Host: Professor Subhash Mahajan


Complex high-permittivity oxides such as barium-strontium titanate exhibit interesting field-dependent properties that make them attractive for application in adaptive/reconfigurable RF and wireless components such as tunable filters, electrically-small and reconfigurable antennas, and phase-shifters for low-cost phased-arrays. Advances in deposition technologies for complex oxides (principally sputtering and molecular beam epitaxy) have led to steady improvements in electrical performance of the materials and devices to the point of commercial adoption in a number of modern communication systems . This talk will review some of the relevant properties of the materials, device applications and technical challenges that were overcome in their development, and recent research in exploiting electrostrictive properties to implement a new class of voltage-activated BAW resonators for high-Q adaptive filters.
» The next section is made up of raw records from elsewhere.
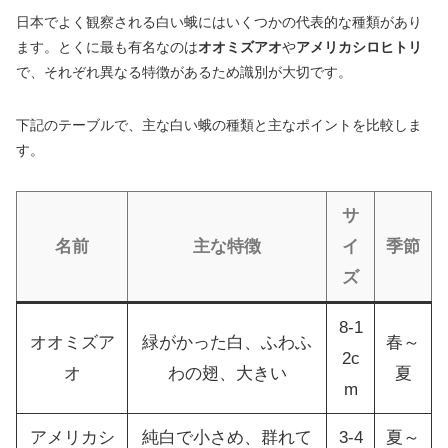
日本でよく観察される白い蛾にはいくつかの代表的な種類があり
ます。とくに最も有名なのは
オオミズアオ
や
アメリカシロヒトリ
で、それぞれ異なる特徴があるため識別が大切です。
下記のテーブルで、主な白い蛾の種類と主なポイントを比較しま
す。
サ
名前
主な特徴
イ
季節
ズ
8-1
オオミズア
緑がかった白、ふわふ
春～
2c
オ
わの翅、大きい
夏
m
アメリカシ
純白で小さめ、群れて
3-4
夏～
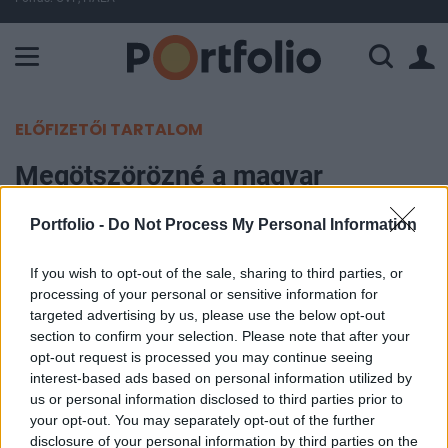
A Paksi Atomerőmű összteljesítménye 226 MW. A Duna vízállá
ELŐFIZETŐI TARTALOM
Megötszörözné a magyar
naperőmű kapacitást egy török
Portfolio -
Do Not Process My Personal Information
üzletember
If you wish to opt-out of the sale, sharing to third parties, or
Portfolio
processing of your personal or sensitive information for
2017. szeptember 28. 08:29
targeted advertising by us, please use the below opt-out
section to confirm your selection. Please note that after your
opt-out request is processed you may continue seeing
Öt éven belül 700 millió dollárt tervez beruházni
interest-based ads based on personal information utilized by
Magyarországon a napenergiába, és 1000 MW-os
us or personal information disclosed to third parties prior to
kapacitást akar elérni Adnan Polat, milliárdos
your opt-out. You may separately opt-out of the further
disclosure of your personal information by third parties on the
török üzletember - írta a Magyar Narancs.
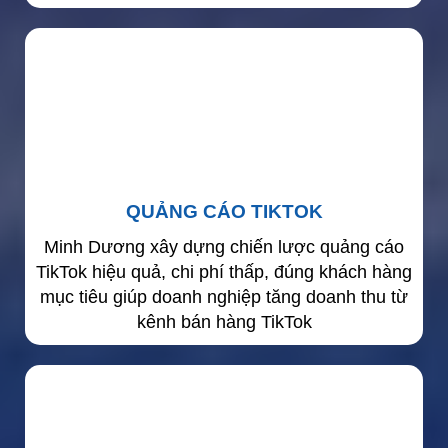
QUẢNG CÁO TIKTOK
Minh Dương xây dựng chiến lược quảng cáo
TikTok hiệu quả, chi phí thấp, đúng khách hàng
mục tiêu giúp doanh nghiệp tăng doanh thu từ
kênh bán hàng TikTok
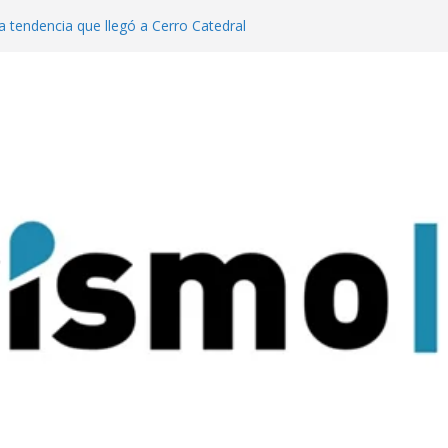
a tendencia que llegó a Cerro Catedral
generación de eventos dinamiza la
y el país”
año pasado fuimos el cuarto destino
 turismo MICE”
lanzaron una colección digital que
l tango
ratas: experiencias para conectar con la
rque Nacional Iguazú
Prof. York is on the faculty of Electrical and Computer Engineering at UC Santa Barbara, and currently servers as Director of the Technology Management Program, an educational program in business management and entrepreneurship within the College of Engineering. Prof. York received his Ph.D. in Electrical Engineering from Cornell University in 1991. His research interests include high frequency circuits, applied electromagnetics, and device physics, and his work focuses primarily on the development and application of new architectures and new materials for RF/microwave devices, circuits, and systems. His current research concentration is on advanced integrated thin-film ferroelectrics with applications to broadband wireless systems, and high-power GaN-based devices and circuits for millimeter-wave systems and switch-mode power electronics. He is a fellow of the IEEE.